待完成任务
A. 请将原文中从“本篇文章将介绍一个新的改进机”到“1. 捕捉长距离依赖:通过长条形的池化窗口,有效捕捉分布离散的区域之间的关系。”（含首尾两处）的部分一字不差地照录下来。
B. 根据原文回答下列问题：
(i) Strip Pooling Module 包括几条平行路径，各自在什么方向上进行条带池化？
(ii) 窄条形的池化窗口有助于捕捉什么？
(iii) 原文提出将SP添加到YOLOv11 backbone中的哪个模块之前？

本篇文章将介绍一个新的改进机制——空间池化模块StripPooling,并阐述如何将其应用于YOLOv11中,显著提升模型性能。首先,我们将解析StripPooling的工作原理,SP模块通过条带池化在水平和垂直方向上捕捉长距离依赖关系,增强全局和局部特征表达。随后,本文将探讨如何将SP模块与YOLOv11相结合,以提升目标检测的性能。
1. 空间池化模块StripPooling (SP) 结构介绍
本文介绍了一种新的空间池化策略,称为Strip Pooling,用于场景解析。以下是其结构和作用的简要总结:
Strip Pooling Module (SPM):包括两个平行路径,分别进行水平和垂直方向的条带池化,然后通过1D卷积层进行特征调整。然后将他们融合在一起经过1x1的卷积和sigmoid,形成权重。
作用:
1. 捕捉长距离依赖:通过长条形的池化窗口,有效捕捉分布离散的区域之间的关系。
2. 避免不相关信息干扰:窄条形的池化窗口有助于捕捉局部上下文,防止不相关区域干扰。
2. YOLOv11与SP的结合
YOLOv11作为YOLO系列的最新版本,继承了其前辈的高效性和准确性。然而,传统的YOLO模型在处理长距离依赖和复杂背景时仍存在一定的局限性。为了解决这一问题,我们引入了Strip Pooling (SP) 模块,该模块通过长条形的池化窗口,有效地捕捉全局上下文信息。
1. SP模块集成到YOLOv11的C3K2模块模块中:YOLOv11的C3K2模块模块旨在通过多层卷积和池化操作提取图像中的多尺度特征。我们可以在C3K2模块的某些卷积层后插入SP模块,以优化特征信息的筛选。
2. SP模块集成到YOLOv11的backbone中: 将SP添加到YOLOv11backbone中的SPPF模块之前,增强SPPF模块的全局上下文信息。

待查记录

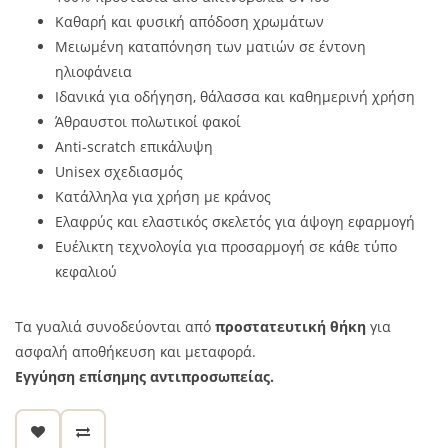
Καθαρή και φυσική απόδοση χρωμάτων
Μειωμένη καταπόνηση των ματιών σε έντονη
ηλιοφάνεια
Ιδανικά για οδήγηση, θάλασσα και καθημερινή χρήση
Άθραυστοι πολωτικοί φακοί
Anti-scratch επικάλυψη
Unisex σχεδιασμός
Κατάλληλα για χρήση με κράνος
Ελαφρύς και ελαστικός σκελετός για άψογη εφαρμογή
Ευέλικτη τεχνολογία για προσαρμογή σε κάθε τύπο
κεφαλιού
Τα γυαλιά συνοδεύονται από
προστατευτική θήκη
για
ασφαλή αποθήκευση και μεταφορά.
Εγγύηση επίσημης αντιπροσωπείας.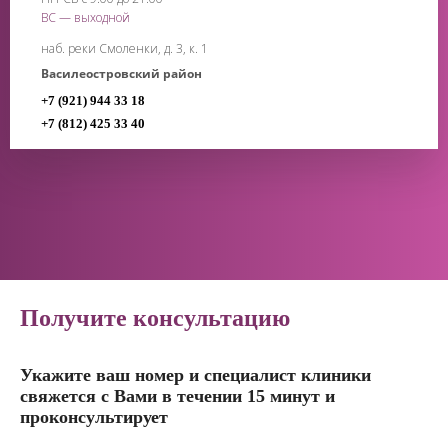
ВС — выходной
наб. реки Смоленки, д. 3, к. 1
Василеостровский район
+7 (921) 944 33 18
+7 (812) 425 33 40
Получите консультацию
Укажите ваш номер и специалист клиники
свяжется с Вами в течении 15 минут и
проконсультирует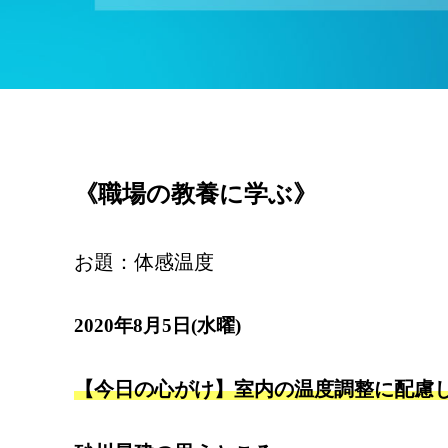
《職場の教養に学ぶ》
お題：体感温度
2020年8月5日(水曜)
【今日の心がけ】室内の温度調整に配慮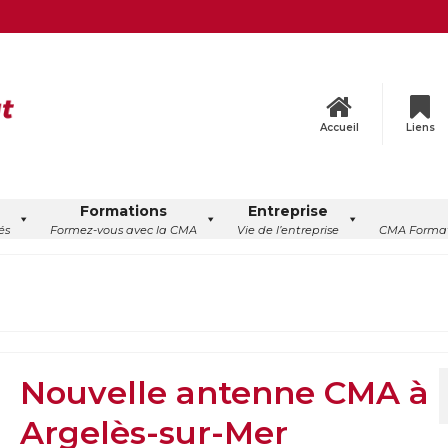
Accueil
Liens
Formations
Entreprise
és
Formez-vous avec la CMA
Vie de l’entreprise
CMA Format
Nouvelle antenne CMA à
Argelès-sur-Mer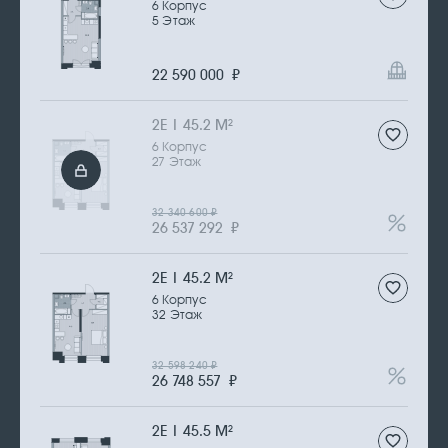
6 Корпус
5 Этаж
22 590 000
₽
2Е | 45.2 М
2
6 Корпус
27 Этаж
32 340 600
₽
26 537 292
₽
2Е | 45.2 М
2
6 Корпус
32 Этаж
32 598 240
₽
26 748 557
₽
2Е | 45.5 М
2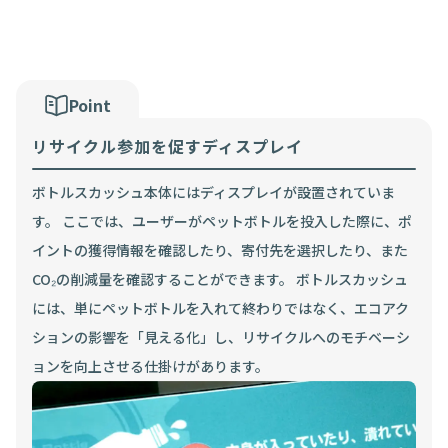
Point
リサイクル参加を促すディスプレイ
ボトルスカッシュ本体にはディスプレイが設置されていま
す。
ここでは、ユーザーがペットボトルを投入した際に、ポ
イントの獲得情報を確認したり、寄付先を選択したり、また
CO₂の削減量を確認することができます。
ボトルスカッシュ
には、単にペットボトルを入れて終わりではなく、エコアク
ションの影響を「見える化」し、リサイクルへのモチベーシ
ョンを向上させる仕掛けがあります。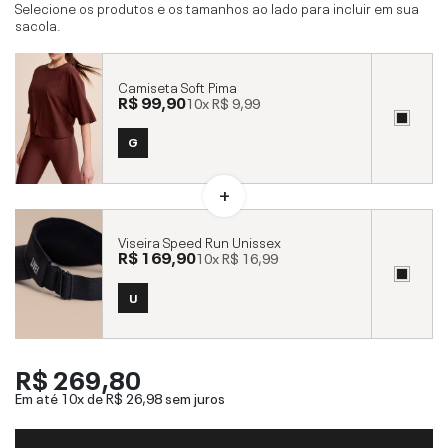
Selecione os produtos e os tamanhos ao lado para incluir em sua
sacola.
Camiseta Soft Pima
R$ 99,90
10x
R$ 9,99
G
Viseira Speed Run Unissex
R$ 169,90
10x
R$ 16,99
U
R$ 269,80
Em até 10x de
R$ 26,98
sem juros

各题解答
A.
本篇文章将介绍一个新的改进机制——空间池化模块StripPooling,并阐述如何将其应用于YOLOv11中,显著提升模型性能。首先,我们将解析StripPooling的工作原理,SP模块通过条带池化在水平和垂直方向上捕捉长距离依赖关系,增强全局和局部特征表达。随后,本文将探讨如何将SP模块与YOLOv11相结合,以提升目标检测的性能。
1. 空间池化模块StripPooling (SP) 结构介绍
本文介绍了一种新的空间池化策略,称为Strip Pooling,用于场景解析。以下是其结构和作用的简要总结:
Strip Pooling Module (SPM):包括两个平行路径,分别进行水平和垂直方向的条带池化,然后通过1D卷积层进行特征调整。然后将他们融合在一起经过1x1的卷积和sigmoid,形成权重。
作用:
1. 捕捉长距离依赖:通过长条形的池化窗口,有效捕捉分布离散的区域之间的关系。

B.
(i) 两条平行路径，分别在水平方向和垂直方向上进行条带池化。
(ii) 局部上下文。
(iii) SPPF模块。